The above description is only of the preferred embodiments of the present invention and is not intended to limit the present invention, and various modifications and variations can be made to the embodiments of the present invention by those skilled in the art. Any modification, equivalent replacement, improvement, etc. made within the spirit and principle of the present invention should be included in the protection scope of the present invention.

Claims

1. A method for branching a text image, comprising:

identifying a text box in the text image;

first ordering the text boxes based on their smallest abscissa;

Constructing a first forward ray based on the current text box;

2. The method of branching a text image of claim 1, wherein constructing a first forward ray based on a current text box comprises:

3. The line splitting method of a text image according to claim 1, wherein constructing a second forward ray based on all text boxes belonging to a current line number includes:

calculating a slope based on the center points of all text boxes belonging to the current line number, and constructing the second forward ray based on the slope and the center point of the last text box marked as the current line number in all text boxes belonging to the current line number.

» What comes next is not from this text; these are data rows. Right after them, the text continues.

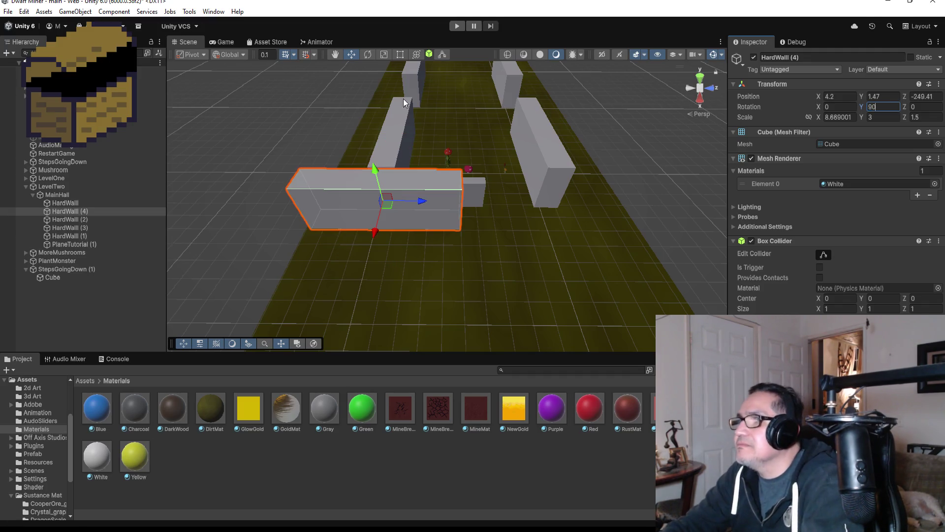
pyautogui.click(405, 56)
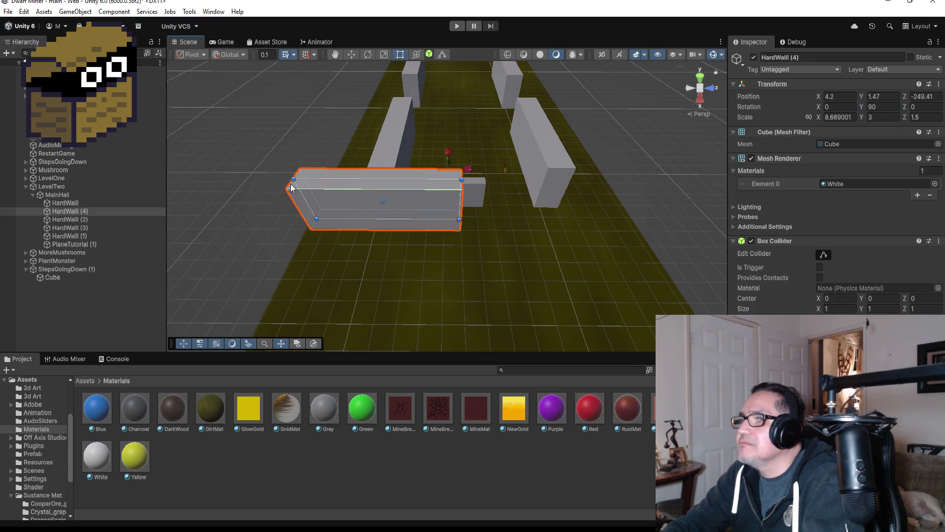
pyautogui.moveTo(303, 194); pyautogui.dragTo(395, 196)
pyautogui.scroll(3, 408, 201)
pyautogui.moveTo(536, 123)
pyautogui.keyDown('alt'); pyautogui.mouseDown()
pyautogui.moveTo(526, 153)
pyautogui.moveTo(422, 149)
pyautogui.mouseUp(); pyautogui.keyUp('alt')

4. A method of branching a text image as claimed in any one of claims 1 to 3, further comprising:

the line structuring result of the text image forms a second text box set, and aiming at the text boxes of the same line in the second text box set, the second sorting is carried out based on the maximum abscissa of the text boxes, wherein the second sorting is opposite to the first sorting;

And constructing a reverse ray based on all text boxes of the same line after the second sequencing, modifying the line information of the text boxes intersected with the reverse ray based on the intersection condition of the reverse ray and the text boxes except for all text boxes of the same line, and outputting a final line structuring result of the text image, wherein the reverse direction is a direction consistent with the second sequencing direction, and the reverse ray is opposite to the direction pointed by the forward ray.

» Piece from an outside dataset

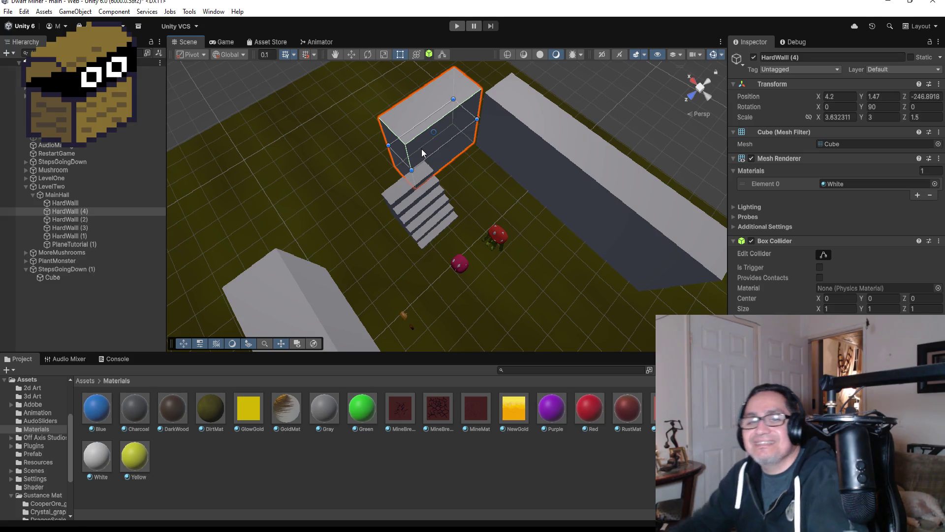
# - Vertex-snap HardWall (4) flush beside the staircase at X 2.45
pyautogui.scroll(4, 493, 129)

5. The method of branching a text image of claim 4, wherein constructing a reverse ray based on all text boxes of a second ordered same line, modifying line information of text boxes intersected with the reverse ray based on an intersection of the reverse ray with text boxes other than all text boxes of the same line, and outputting a final line structured result of the text image, comprising:

and the following steps are circulated until the line information in the second text box set is unchanged, and a final line structuring result of the text image is output:

6. The method of branching a text image of claim 5, wherein constructing a ray in a reverse direction based on a first text box in the second set of text boxes and other text boxes in a line in which the first text box is located after the second sorting, comprises:

a slope is calculated based on the center points of all text boxes in the row in which the first text box is located, and a ray is constructed in the opposite direction based on the slope and the center point of the text box in the row in which the first text box is located that is least ranked according to the second rank.

7. A line splitting device for text images, comprising:

constructing a first forward ray based on the current text box;

8. A computer device comprising a memory, a processor and a computer program stored on the memory and executable on the processor, characterized in that the processor implements the method of branching a text image according to any one of claims 1 to 6 when the computer program is executed.

9. A computer-readable storage medium, characterized in that the computer-readable storage medium stores a computer program that performs the line splitting method of a text image as claimed in any one of claims 1 to 6.